Instruction: Print the lines of the material exactly as they appear, starting at the line that contains "multitudes se volvieran locas por verlo" and ending at the line that contains "впервые слышат о".

Input for this task:
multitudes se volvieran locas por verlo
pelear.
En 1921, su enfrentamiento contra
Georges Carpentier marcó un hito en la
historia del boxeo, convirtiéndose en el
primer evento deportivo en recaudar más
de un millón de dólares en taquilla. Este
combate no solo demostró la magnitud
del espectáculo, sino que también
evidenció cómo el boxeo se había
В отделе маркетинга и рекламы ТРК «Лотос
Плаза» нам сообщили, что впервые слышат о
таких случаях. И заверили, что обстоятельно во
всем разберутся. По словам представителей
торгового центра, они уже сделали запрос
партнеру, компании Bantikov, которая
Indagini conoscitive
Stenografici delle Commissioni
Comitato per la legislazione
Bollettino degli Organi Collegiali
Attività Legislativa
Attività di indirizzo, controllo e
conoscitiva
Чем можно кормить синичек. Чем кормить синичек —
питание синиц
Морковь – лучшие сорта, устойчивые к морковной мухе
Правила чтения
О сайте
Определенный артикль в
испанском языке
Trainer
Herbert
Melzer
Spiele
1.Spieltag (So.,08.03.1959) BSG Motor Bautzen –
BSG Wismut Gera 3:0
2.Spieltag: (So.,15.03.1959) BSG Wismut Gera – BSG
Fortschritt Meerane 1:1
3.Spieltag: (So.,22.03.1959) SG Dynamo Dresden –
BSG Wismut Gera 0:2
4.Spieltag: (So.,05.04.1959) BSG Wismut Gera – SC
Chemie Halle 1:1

* * *

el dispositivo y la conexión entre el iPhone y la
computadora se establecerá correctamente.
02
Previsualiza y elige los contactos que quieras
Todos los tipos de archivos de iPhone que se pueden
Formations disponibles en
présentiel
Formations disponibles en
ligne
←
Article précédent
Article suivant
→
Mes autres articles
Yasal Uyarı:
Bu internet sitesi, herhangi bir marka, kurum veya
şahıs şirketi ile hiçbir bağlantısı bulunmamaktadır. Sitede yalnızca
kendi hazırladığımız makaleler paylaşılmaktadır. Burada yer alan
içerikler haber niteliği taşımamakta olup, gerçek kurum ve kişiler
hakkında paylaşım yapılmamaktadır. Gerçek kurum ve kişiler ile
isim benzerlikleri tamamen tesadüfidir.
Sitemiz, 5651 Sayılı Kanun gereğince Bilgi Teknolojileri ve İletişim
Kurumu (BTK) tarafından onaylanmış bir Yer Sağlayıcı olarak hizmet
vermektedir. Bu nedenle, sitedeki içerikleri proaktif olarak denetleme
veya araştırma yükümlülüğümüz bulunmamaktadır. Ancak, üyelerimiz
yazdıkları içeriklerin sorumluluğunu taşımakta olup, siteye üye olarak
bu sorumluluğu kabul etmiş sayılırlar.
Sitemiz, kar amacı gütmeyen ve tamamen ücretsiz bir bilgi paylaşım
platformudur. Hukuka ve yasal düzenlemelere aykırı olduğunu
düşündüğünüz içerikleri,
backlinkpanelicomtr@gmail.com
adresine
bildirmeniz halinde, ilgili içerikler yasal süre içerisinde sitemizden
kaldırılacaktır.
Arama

Result for this exercise:
multitudes se volvieran locas por verlo
pelear.
En 1921, su enfrentamiento contra
Georges Carpentier marcó un hito en la
historia del boxeo, convirtiéndose en el
primer evento deportivo en recaudar más
de un millón de dólares en taquilla. Este
combate no solo demostró la magnitud
del espectáculo, sino que también
evidenció cómo el boxeo se había
В отделе маркетинга и рекламы ТРК «Лотос
Плаза» нам сообщили, что впервые слышат о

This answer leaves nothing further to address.